The 1999 NNS introduced a structured way of recording division calculations based on repeated subtraction of multiples of the divisor (high level chunking). This offered a new algorithm for division that could build on pupils’ informal understanding of division by repeated subtraction of the divisor itself (low level chunking). The study found that not all schools were teaching this new algorithm, as pupils from some schools made no attempt to use it.

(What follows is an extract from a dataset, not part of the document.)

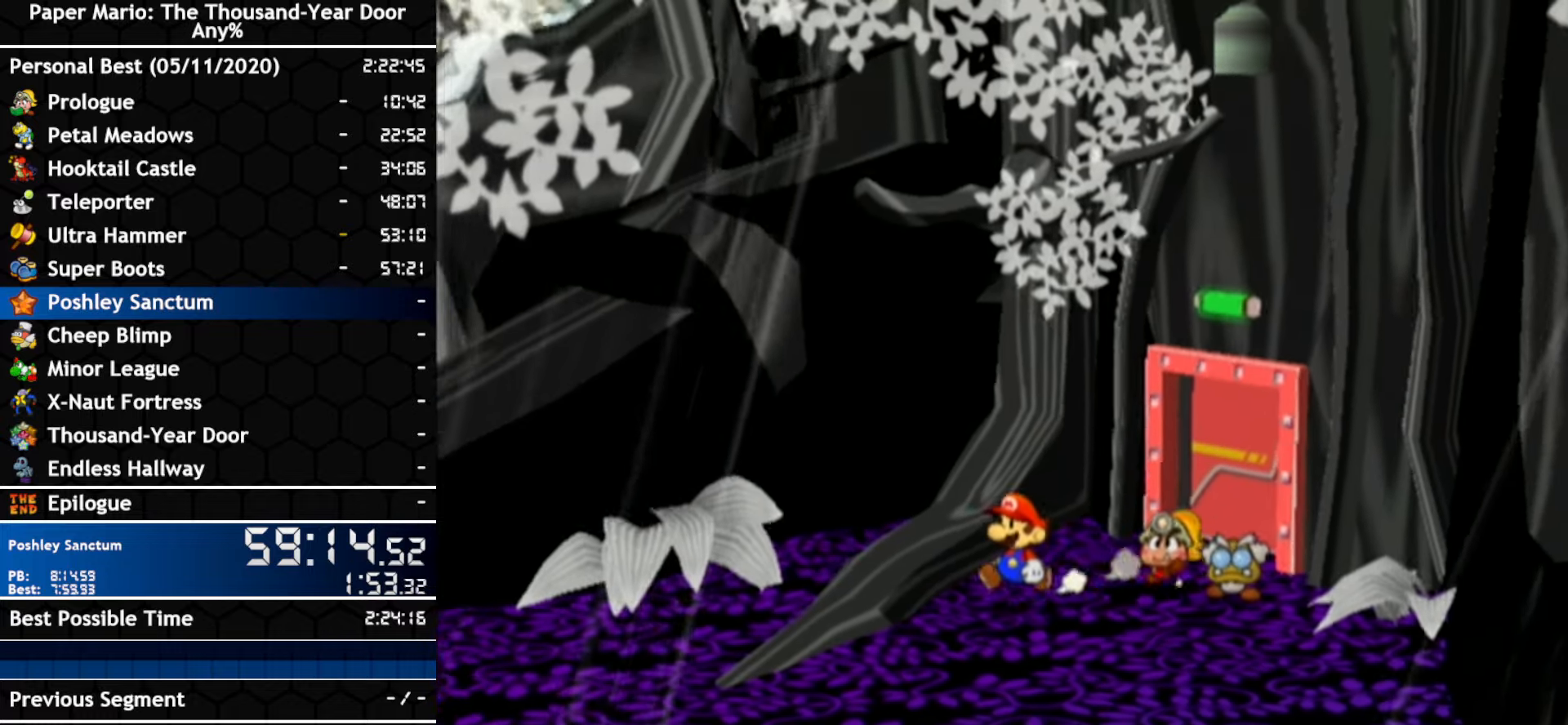
{"buttons": [], "left_stick": "down-left", "right_stick": "center", "events": [[250, "A", "down"], [500, "A", "up"]]}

Pupils from some schools, (for instance, schools 3, 6 and 8; average scores 4.42, 4.25 and 4.07), made very limited use of any structured written method. They used mainly informal methods to approach the problems. These schools were clustered at the lower end of the range of scores. It seemed that the biggest difference between schools whose pupils scored well on the test of division and those who did less well was that pupils from the former made much use of structured written methods and those from the latter relied heavily on less efficient, informal methods.
Unusually large numbers of individual pupils in the high-scoring school 7 used more than one approach – 86% of pupils at this school used the chunking algorithm for at least one question. Elsewhere, the number of different strategies pupils used varied, but no relationship was found between the number of different strategies that pupils used and their score on the test.